Re: Append big files
by Marshall (Canon) on Sep 14, 2016 at 22:17 UTC
    What's wrong with command line?
    cat file1 file2 > all cat file1 >> file2

      Hi

      I'm working in windows. I'm getting some disconfigurations with my MS-DOS system. So I'm using perl in the windows 7 environment (much quicker in almost all the tasks...

      Kepler

        On Windows, use copy. copy file1+file2 Newfile. This file1+file2 syntax is weird, but that is the way it works. A wildcard would also work. copy file* Newfile At the command prompt, type "help copy".

        Update: I just saw the post by BrowserUk. Fine to put in the explicit /b switch although, I believe the default is binary in the first place. I looked for an exact quote from Microsoft to that effect, but couldn't find it. "copy /B file1+file2" result" also set binary for all of the files without having to /B each one. But again, I don't think you have to /B any of them.

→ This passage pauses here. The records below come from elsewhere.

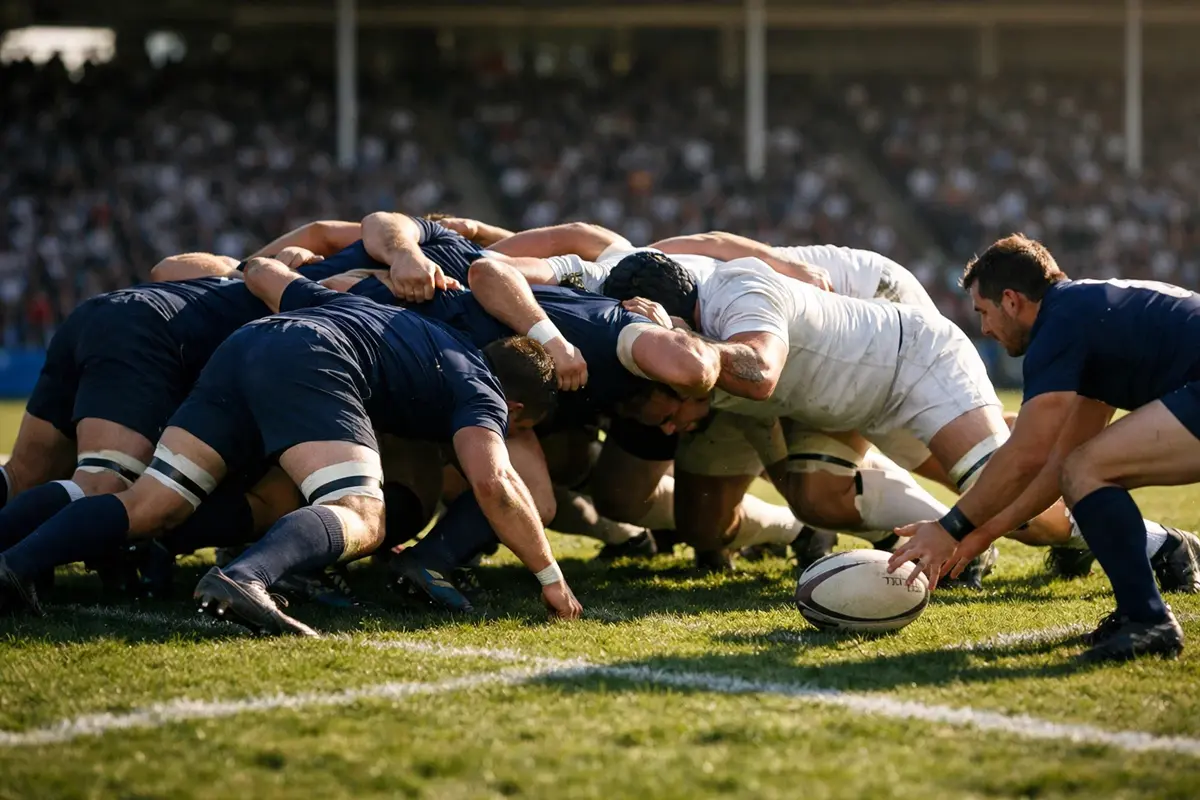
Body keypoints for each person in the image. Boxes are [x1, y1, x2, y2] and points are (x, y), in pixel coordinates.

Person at [0, 258, 582, 632]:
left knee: (149, 503)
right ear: (520, 409)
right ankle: (247, 578)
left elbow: (270, 275)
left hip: (248, 345)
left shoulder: (403, 324)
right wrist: (551, 578)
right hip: (312, 363)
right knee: (364, 512)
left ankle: (16, 564)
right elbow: (494, 482)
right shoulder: (483, 389)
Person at [888, 234, 1200, 662]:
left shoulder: (1060, 324)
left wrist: (948, 529)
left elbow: (1024, 456)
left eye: (984, 312)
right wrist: (981, 536)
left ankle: (1148, 619)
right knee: (1084, 469)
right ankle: (1140, 614)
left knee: (1087, 468)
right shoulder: (1085, 317)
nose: (985, 329)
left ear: (1012, 301)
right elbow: (1057, 471)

I have never used the /A option.

        Update: I did find some Microsoft stuff about /b and copy. copy command. Yes, /b (binary is the default). /a is a pretty much worthless critter that will append and extra EOF character (maybe CTL-Z or A?) to the end of the file after the copy. This is certainly not necessary on a Windows file system - it will supply something that PERL recognizes as EOF when the file runs out of bytes. that is the normal way.

        I'm working in windows.

        You have my sympathy. However, there's still the TYPE command available to you there should you choose to use it. Otherwise, and more portably, just use the PPT version of cat.

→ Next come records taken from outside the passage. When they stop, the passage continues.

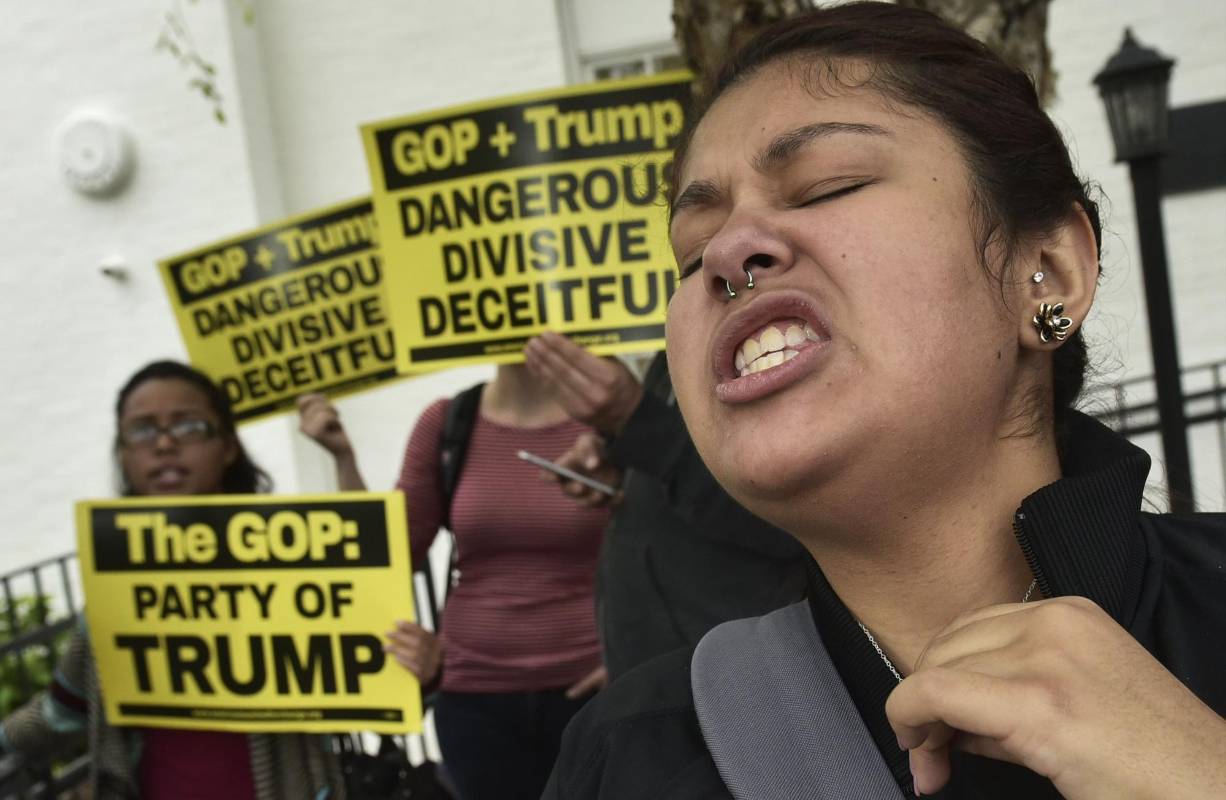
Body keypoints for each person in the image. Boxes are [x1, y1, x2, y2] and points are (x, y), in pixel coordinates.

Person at [544, 4, 1226, 799]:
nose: (728, 253)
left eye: (828, 186)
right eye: (692, 253)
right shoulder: (629, 758)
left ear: (1048, 272)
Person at [0, 360, 345, 799]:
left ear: (228, 447)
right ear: (123, 455)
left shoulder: (288, 556)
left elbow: (370, 660)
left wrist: (342, 459)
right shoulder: (116, 583)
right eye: (142, 431)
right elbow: (62, 710)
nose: (163, 444)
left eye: (188, 427)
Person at [298, 363, 609, 800]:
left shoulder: (609, 419)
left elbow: (666, 544)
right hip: (474, 702)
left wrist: (636, 652)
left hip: (598, 696)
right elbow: (388, 555)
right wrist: (342, 458)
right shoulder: (448, 422)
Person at [524, 336, 808, 679]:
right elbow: (684, 478)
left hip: (737, 685)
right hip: (663, 677)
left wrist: (636, 419)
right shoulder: (678, 347)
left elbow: (792, 518)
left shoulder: (769, 347)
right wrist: (622, 471)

Re: Append big files -- oneliner
by Discipulus (Canon) on Sep 15, 2016 at 10:30 UTC
    I do not think 1Gb is a problem for a Perl oneliner:

    perl -ple "BEGIN{open $to,'>',shift @ARGV;select $to}" destination. +txt source1.txt source2.txt

    The -p print each line, -l does automatic lines handling; the BEGIN block shift @ARGV using that file as destination, select print everything to the destination.

    PS: if you want something that can print to a destination file or to STDOUT you can modify the above in:

    perl -ple "BEGIN{open $to,'>',shift @ARGV and select $to if $ARGV[0]}" # to STDOUT perl -ple "BEGIN{open $to,'>',shift @ARGV and select $to if $ARGV[0]}" + 0 src1 src2 # to file perl -ple "BEGIN{open $to,'>',shift @ARGV and select $to if $ARGV[0]}" + dst src1 src2

    PPS: maybe this is more intellegible

    perl -ple "BEGIN{open $to,'>',shift @ARGV and select $to unless $ARGV[ +0] eq 'STDOUT'}" # to STDOUT perl -ple "BEGIN{open $to,'>',shift @ARGV and select $to unless $ARGV[ +0] eq 'STDOUT'}" STDOUT src1 src2

    L*

    There are no rules, there are no thumbs..
    Reinvent the wheel, then learn The Wheel; may be one day you reinvent one of THE WHEELS.

      Your one-liners can be simplified to just:perl -pe1 file1 file2 file3 > allfiles

      (Or just perl -pe1 file* > allfiles under *nix),

      but it won't be as fast as your local system utility; and if one of the files doesn't contain any newlines, it will get very slow indeed, as it will slurp the entire file before writing it back to disk.


      With the rise and rise of 'Social' network sites: 'Computers are making people easier to use everyday'
      Examine what is said, not who speaks -- Silence betokens consent -- Love the truth but pardon error.
      "Science is about questioning the status quo. Questioning authority". I knew I was on the right track :)
      In the absence of evidence, opinion is indistinguishable from prejudice.